One problem with all of these new excuses for expanding the regulatory reach of both Justice and the EPA is that the evidence for environmental racism is scant and circumstantial. Take last week’s report by the U.S. Commission on Civil Rights, which claims that the federal government is failing to protect minority communities from environmental racism. “In its report, the commission focused on coal ash dumps,” writes Nidhi Subbaraman, a science reporter for BuzzFeed. Subbaraman quotes the conclusion that Martin Castro, the commission’s chairman, reaches in the report:
I’m not certain if the Environmental Protection Agency is incompetent or indifferent when it comes to requiring environmental justice from polluters of minority communities, but whatever the case, the result is the same. The EPA has failed miserably in its mandate to protect communities of color from environmental hazards.
But the New American Civil Rights Project, a group of scholars and lawyers who question the race-based approach of many federal regulations, presented a powerful rebuttal to Castro. They note that Castro concludes that racial minorities are “disproportionately affected by the siting of waste disposal facilities.” But this conclusion had to be worded vaguely, they say, because the commission staff’s only independent research — which focused only on coal ash — tended to show that coal-ash disposal sites were disproportionately located near whites. This embarrassing result was downplayed in the commission’s report. Indeed, the report title was changed to delete the words “coal ash,” and the commission abandoned its original plan to focus specifically the EPA’s coal-ash policy.
The report includes a strong dissent from U.S. Civil Rights Commission member Gail Heriot. She notes:
The biggest take away from this report should be this: Coal ash landfills and ponds aren’t actually disproportionately located in the vicinity of racial minorities — at least not insofar as the Commission’s independent empirical research shows. Our research indicates that, if anything, coal ash landfills and ponds may be disproportionately located near whites. This research is broadly consistent with the findings of the EPA when it conducted similar research into coal-fired electric utility plants in 2010 and into surface impoundments and landfills in 2014.
She adds:
We must acknowledge and try to do something about legitimate grievances. But we must also be careful never to fan the flames of racial resentment by telling people they have been “targeted” on account of their race when it isn’t true.

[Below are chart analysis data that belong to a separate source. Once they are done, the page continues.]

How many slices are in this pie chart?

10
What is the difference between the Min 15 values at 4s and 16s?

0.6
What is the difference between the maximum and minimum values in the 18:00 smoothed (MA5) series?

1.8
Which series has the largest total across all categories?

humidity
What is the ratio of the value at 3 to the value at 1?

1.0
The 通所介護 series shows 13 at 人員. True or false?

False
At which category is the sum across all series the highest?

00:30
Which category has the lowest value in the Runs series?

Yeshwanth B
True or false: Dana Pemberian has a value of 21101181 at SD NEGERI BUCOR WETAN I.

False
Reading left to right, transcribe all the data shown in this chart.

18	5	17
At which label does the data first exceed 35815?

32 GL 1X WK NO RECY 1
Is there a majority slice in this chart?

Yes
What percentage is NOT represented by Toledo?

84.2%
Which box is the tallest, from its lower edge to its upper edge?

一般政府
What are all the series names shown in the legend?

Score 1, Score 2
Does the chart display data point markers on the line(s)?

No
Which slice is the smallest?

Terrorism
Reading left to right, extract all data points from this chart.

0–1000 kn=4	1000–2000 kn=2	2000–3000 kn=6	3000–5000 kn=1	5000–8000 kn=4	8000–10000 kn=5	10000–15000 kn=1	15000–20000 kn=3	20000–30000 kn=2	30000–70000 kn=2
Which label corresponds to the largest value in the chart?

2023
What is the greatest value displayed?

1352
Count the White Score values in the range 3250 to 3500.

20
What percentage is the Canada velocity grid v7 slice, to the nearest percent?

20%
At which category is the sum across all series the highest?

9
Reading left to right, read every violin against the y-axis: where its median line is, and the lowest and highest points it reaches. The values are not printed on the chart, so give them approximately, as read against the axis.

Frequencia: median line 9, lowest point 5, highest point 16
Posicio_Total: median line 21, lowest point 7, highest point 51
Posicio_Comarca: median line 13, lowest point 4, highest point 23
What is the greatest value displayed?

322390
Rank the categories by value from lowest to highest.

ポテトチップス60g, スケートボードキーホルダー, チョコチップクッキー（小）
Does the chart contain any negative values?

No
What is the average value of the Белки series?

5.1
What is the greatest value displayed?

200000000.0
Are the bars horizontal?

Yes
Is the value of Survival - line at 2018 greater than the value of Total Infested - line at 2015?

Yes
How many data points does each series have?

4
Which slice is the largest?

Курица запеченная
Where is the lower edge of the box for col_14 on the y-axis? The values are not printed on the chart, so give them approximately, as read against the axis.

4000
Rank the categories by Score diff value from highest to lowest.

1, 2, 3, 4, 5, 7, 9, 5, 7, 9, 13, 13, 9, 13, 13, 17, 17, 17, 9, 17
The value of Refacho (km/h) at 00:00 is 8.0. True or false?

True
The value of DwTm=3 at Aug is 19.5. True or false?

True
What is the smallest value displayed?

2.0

Heriot’s warning is both timely and ominous. Already some leftists are tying together allegations of police misconduct with specious environmental causes. If Hillary Clinton wins, look for the rapid growth of a new legal industry in which the grievances of everyone from environmental extremists to Black Lives Matter will find a powerful new advocate in the Department of Justice. Under that regime, there would be virtually no limit to what power the federal government took on, riding roughshod over local communities nationwide.
— John Fund is NRO’s national-affairs correspondent.